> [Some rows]
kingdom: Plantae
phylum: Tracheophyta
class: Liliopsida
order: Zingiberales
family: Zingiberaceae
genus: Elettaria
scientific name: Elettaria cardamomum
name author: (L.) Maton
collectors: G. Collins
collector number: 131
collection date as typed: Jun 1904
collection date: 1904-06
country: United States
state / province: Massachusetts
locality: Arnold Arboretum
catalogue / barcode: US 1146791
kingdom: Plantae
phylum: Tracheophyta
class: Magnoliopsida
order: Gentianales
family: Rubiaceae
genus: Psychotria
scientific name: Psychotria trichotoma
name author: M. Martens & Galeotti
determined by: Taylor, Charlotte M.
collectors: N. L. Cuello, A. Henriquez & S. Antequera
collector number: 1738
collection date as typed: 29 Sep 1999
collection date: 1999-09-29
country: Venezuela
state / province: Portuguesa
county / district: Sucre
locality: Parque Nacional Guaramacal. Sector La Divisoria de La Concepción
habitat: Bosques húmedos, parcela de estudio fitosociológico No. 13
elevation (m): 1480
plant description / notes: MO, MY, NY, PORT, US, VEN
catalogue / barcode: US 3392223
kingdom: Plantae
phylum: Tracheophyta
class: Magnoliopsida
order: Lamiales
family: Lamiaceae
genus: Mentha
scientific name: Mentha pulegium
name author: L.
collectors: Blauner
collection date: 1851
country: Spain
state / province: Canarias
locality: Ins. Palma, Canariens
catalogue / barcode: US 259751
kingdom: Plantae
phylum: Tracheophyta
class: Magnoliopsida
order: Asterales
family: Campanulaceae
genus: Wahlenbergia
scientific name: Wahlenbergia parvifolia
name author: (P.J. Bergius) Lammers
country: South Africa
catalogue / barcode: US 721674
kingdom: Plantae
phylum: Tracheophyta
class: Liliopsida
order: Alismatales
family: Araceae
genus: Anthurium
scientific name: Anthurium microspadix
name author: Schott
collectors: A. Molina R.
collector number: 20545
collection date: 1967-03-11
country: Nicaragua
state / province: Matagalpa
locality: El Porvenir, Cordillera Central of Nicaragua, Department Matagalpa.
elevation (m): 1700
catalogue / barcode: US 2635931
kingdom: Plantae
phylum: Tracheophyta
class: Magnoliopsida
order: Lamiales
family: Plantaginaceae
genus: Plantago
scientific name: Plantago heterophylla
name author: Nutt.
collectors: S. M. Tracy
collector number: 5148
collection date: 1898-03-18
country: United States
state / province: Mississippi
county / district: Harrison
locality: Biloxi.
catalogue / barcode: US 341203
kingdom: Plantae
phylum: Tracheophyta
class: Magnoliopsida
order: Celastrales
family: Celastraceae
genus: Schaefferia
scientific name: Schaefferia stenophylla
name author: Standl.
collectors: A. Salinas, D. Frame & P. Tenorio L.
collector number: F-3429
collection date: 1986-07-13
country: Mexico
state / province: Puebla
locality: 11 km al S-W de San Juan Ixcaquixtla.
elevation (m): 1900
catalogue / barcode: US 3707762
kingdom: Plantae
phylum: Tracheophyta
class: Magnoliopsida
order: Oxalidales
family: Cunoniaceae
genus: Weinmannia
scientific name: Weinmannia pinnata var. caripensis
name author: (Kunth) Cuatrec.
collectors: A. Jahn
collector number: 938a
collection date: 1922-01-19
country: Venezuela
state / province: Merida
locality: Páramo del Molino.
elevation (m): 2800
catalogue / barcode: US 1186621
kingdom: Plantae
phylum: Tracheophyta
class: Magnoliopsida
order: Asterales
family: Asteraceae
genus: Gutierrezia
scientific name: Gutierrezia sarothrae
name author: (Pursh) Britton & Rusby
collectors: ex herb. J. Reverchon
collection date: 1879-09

> [Problem description]
Convert every line of the rows above into a JSON list of strings, one string per line, with blank lines left out.

> [Output below]
[
  "kingdom: Plantae",
  "phylum: Tracheophyta",
  "class: Liliopsida",
  "order: Zingiberales",
  "family: Zingiberaceae",
  "genus: Elettaria",
  "scientific name: Elettaria cardamomum",
  "name author: (L.) Maton",
  "collectors: G. Collins",
  "collector number: 131",
  "collection date as typed: Jun 1904",
  "collection date: 1904-06",
  "country: United States",
  "state / province: Massachusetts",
  "locality: Arnold Arboretum",
  "catalogue / barcode: US 1146791",
  "kingdom: Plantae",
  "phylum: Tracheophyta",
  "class: Magnoliopsida",
  "order: Gentianales",
  "family: Rubiaceae",
  "genus: Psychotria",
  "scientific name: Psychotria trichotoma",
  "name author: M. Martens & Galeotti",
  "determined by: Taylor, Charlotte M.",
  "collectors: N. L. Cuello, A. Henriquez & S. Antequera",
  "collector number: 1738",
  "collection date as typed: 29 Sep 1999",
  "collection date: 1999-09-29",
  "country: Venezuela",
  "state / province: Portuguesa",
  "county / district: Sucre",
  "locality: Parque Nacional Guaramacal. Sector La Divisoria de La Concepción",
  "habitat: Bosques húmedos, parcela de estudio fitosociológico No. 13",
  "elevation (m): 1480",
  "plant description / notes: MO, MY, NY, PORT, US, VEN",
  "catalogue / barcode: US 3392223",
  "kingdom: Plantae",
  "phylum: Tracheophyta",
  "class: Magnoliopsida",
  "order: Lamiales",
  "family: Lamiaceae",
  "genus: Mentha",
  "scientific name: Mentha pulegium",
  "name author: L.",
  "collectors: Blauner",
  "collection date: 1851",
  "country: Spain",
  "state / province: Canarias",
  "locality: Ins. Palma, Canariens",
  "catalogue / barcode: US 259751",
  "kingdom: Plantae",
  "phylum: Tracheophyta",
  "class: Magnoliopsida",
  "order: Asterales",
  "family: Campanulaceae",
  "genus: Wahlenbergia",
  "scientific name: Wahlenbergia parvifolia",
  "name author: (P.J. Bergius) Lammers",
  "country: South Africa",
  "catalogue / barcode: US 721674",
  "kingdom: Plantae",
  "phylum: Tracheophyta",
  "class: Liliopsida",
  "order: Alismatales",
  "family: Araceae",
  "genus: Anthurium",
  "scientific name: Anthurium microspadix",
  "name author: Schott",
  "collectors: A. Molina R.",
  "collector number: 20545",
  "collection date: 1967-03-11",
  "country: Nicaragua",
  "state / province: Matagalpa",
  "locality: El Porvenir, Cordillera Central of Nicaragua, Department Matagalpa.",
  "elevation (m): 1700",
  "catalogue / barcode: US 2635931",
  "kingdom: Plantae",
  "phylum: Tracheophyta",
  "class: Magnoliopsida",
  "order: Lamiales",
  "family: Plantaginaceae",
  "genus: Plantago",
  "scientific name: Plantago heterophylla",
  "name author: Nutt.",
  "collectors: S. M. Tracy",
  "collector number: 5148",
  "collection date: 1898-03-18",
  "country: United States",
  "state / province: Mississippi",
  "county / district: Harrison",
  "locality: Biloxi.",
  "catalogue / barcode: US 341203",
  "kingdom: Plantae",
  "phylum: Tracheophyta",
  "class: Magnoliopsida",
  "order: Celastrales",
  "family: Celastraceae",
  "genus: Schaefferia",
  "scientific name: Schaefferia stenophylla",
  "name author: Standl.",
  "collectors: A. Salinas, D. Frame & P. Tenorio L.",
  "collector number: F-3429",
  "collection date: 1986-07-13",
  "country: Mexico",
  "state / province: Puebla",
  "locality: 11 km al S-W de San Juan Ixcaquixtla.",
  "elevation (m): 1900",
  "catalogue / barcode: US 3707762",
  "kingdom: Plantae",
  "phylum: Tracheophyta",
  "class: Magnoliopsida",
  "order: Oxalidales",
  "family: Cunoniaceae",
  "genus: Weinmannia",
  "scientific name: Weinmannia pinnata var. caripensis",
  "name author: (Kunth) Cuatrec.",
  "collectors: A. Jahn",
  "collector number: 938a",
  "collection date: 1922-01-19",
  "country: Venezuela",
  "state / province: Merida",
  "locality: Páramo del Molino.",
  "elevation (m): 2800",
  "catalogue / barcode: US 1186621",
  "kingdom: Plantae",
  "phylum: Tracheophyta",
  "class: Magnoliopsida",
  "order: Asterales",
  "family: Asteraceae",
  "genus: Gutierrezia",
  "scientific name: Gutierrezia sarothrae",
  "name author: (Pursh) Britton & Rusby",
  "collectors: ex herb. J. Reverchon",
  "collection date: 1879-09"
]